Request
In the entries below, take the lines from the one containing "scientific name: Amietia fuscigula" through the one containing "scientific name: Lacerta trilineata" and recast them as a JSON list of strings, with one string per line and no blank lines.
______________________________
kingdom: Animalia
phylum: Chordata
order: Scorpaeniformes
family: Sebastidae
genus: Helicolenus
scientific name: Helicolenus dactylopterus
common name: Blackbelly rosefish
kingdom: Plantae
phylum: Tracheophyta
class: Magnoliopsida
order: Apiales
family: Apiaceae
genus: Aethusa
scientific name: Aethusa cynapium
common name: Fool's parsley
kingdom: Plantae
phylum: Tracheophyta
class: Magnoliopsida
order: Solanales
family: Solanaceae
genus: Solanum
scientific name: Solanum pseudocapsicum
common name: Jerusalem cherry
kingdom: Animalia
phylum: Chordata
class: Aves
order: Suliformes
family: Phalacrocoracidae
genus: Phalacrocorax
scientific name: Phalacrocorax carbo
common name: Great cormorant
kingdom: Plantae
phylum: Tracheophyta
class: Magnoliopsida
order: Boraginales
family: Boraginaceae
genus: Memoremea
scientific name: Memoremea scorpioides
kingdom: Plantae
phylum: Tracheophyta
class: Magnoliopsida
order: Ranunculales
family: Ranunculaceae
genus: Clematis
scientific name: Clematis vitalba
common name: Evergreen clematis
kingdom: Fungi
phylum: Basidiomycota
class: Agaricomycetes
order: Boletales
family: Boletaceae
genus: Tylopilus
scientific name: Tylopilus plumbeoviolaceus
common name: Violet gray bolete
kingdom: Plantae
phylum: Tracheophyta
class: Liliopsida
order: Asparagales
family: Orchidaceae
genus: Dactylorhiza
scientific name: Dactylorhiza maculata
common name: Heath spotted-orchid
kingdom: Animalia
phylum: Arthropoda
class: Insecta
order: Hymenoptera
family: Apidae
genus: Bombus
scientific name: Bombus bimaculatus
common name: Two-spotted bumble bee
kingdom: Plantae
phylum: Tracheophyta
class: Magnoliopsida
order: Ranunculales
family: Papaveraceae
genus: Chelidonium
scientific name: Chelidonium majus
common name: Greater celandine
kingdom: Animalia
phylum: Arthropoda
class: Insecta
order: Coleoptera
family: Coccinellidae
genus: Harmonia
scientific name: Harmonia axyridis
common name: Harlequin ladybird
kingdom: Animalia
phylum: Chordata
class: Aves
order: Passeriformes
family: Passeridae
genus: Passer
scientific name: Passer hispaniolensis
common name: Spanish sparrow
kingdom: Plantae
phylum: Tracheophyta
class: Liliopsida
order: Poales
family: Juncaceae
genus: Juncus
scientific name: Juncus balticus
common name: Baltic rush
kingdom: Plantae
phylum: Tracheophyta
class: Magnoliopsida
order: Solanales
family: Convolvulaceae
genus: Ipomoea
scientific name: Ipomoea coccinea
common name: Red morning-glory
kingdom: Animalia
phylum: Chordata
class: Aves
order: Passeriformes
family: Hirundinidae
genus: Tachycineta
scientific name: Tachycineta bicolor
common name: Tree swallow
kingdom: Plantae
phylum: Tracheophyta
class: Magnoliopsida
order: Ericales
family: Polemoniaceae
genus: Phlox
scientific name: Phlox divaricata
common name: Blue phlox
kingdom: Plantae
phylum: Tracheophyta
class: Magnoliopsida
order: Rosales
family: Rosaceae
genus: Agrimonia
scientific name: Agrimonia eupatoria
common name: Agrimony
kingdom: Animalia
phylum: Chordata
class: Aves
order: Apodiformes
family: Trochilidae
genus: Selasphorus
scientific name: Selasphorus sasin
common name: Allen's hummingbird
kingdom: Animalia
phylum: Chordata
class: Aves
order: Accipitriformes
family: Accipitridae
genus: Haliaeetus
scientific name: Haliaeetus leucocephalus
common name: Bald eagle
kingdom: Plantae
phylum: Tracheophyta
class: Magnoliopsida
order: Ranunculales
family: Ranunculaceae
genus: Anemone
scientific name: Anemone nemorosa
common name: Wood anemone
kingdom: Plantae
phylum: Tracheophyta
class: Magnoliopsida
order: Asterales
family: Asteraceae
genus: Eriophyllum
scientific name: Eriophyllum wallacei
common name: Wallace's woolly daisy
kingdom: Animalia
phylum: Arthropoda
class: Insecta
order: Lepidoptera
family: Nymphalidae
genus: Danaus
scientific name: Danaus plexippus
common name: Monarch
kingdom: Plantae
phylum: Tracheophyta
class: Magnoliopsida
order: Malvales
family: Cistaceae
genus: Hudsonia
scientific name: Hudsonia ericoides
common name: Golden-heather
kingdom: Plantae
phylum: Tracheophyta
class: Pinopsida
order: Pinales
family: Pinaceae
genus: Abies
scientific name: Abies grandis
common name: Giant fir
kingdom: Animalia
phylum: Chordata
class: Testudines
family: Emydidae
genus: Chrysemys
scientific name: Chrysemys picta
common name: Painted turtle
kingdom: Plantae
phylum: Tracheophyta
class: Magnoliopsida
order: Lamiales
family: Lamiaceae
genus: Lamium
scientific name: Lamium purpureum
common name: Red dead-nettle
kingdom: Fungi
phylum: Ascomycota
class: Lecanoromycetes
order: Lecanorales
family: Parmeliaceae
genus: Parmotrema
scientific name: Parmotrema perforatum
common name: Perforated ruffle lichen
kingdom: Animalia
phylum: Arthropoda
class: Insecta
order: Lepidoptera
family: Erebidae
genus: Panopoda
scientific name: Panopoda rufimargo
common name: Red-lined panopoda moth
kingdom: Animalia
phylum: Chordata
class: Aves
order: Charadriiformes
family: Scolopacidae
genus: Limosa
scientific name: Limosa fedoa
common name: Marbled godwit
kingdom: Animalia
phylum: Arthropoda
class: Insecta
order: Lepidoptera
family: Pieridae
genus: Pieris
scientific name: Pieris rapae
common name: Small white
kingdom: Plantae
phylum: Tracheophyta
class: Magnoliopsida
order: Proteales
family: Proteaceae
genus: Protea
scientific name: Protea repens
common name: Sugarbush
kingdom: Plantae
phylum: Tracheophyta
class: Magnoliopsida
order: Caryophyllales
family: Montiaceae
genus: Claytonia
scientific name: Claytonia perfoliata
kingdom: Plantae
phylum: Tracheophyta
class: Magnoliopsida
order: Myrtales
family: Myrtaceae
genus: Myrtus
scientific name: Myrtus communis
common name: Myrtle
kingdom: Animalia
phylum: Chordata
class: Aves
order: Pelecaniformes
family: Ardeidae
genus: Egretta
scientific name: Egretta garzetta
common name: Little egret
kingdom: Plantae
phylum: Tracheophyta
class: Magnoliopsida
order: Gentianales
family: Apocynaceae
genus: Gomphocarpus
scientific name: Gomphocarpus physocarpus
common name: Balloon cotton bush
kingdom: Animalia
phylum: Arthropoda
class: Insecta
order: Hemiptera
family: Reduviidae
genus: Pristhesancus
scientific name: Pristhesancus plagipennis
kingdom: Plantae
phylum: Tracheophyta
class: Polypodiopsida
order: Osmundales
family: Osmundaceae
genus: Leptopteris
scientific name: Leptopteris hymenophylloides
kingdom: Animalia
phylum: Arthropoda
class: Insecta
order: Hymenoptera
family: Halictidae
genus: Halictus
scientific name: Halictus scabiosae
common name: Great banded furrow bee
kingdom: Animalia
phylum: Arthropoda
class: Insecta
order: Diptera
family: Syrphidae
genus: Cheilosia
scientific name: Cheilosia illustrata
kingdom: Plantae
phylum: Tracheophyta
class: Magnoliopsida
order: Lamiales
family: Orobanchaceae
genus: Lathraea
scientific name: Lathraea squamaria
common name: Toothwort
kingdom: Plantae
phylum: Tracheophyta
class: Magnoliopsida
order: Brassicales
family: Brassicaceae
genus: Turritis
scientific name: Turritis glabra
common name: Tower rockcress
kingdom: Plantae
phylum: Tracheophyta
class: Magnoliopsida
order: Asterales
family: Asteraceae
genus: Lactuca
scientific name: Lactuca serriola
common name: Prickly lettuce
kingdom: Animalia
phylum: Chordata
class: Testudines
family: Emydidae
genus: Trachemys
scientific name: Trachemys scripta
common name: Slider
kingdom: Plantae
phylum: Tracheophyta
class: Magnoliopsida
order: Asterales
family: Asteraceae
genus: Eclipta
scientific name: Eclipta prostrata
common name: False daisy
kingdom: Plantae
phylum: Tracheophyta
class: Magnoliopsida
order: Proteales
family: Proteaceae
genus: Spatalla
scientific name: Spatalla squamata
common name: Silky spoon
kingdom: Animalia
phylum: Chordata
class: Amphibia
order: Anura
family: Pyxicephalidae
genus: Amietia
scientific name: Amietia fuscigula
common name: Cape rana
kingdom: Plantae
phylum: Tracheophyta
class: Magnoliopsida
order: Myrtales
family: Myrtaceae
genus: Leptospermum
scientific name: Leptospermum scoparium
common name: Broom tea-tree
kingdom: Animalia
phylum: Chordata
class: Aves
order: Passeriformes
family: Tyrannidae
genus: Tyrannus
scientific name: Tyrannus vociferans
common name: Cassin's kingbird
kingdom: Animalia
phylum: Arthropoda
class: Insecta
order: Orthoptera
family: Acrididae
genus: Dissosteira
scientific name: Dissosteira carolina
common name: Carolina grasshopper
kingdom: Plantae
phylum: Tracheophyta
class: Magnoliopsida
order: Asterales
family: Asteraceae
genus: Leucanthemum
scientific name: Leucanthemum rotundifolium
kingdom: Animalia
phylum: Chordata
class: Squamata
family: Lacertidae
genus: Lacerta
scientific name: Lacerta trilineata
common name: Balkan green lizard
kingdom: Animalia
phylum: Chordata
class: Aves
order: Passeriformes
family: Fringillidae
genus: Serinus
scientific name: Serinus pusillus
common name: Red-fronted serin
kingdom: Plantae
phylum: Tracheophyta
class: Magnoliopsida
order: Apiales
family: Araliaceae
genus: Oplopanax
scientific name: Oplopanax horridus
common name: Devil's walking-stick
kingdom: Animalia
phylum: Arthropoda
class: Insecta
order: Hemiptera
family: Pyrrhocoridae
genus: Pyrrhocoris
______________________________
Answer
[
  "scientific name: Amietia fuscigula",
  "common name: Cape rana",
  "kingdom: Plantae",
  "phylum: Tracheophyta",
  "class: Magnoliopsida",
  "order: Myrtales",
  "family: Myrtaceae",
  "genus: Leptospermum",
  "scientific name: Leptospermum scoparium",
  "common name: Broom tea-tree",
  "kingdom: Animalia",
  "phylum: Chordata",
  "class: Aves",
  "order: Passeriformes",
  "family: Tyrannidae",
  "genus: Tyrannus",
  "scientific name: Tyrannus vociferans",
  "common name: Cassin's kingbird",
  "kingdom: Animalia",
  "phylum: Arthropoda",
  "class: Insecta",
  "order: Orthoptera",
  "family: Acrididae",
  "genus: Dissosteira",
  "scientific name: Dissosteira carolina",
  "common name: Carolina grasshopper",
  "kingdom: Plantae",
  "phylum: Tracheophyta",
  "class: Magnoliopsida",
  "order: Asterales",
  "family: Asteraceae",
  "genus: Leucanthemum",
  "scientific name: Leucanthemum rotundifolium",
  "kingdom: Animalia",
  "phylum: Chordata",
  "class: Squamata",
  "family: Lacertidae",
  "genus: Lacerta",
  "scientific name: Lacerta trilineata"
]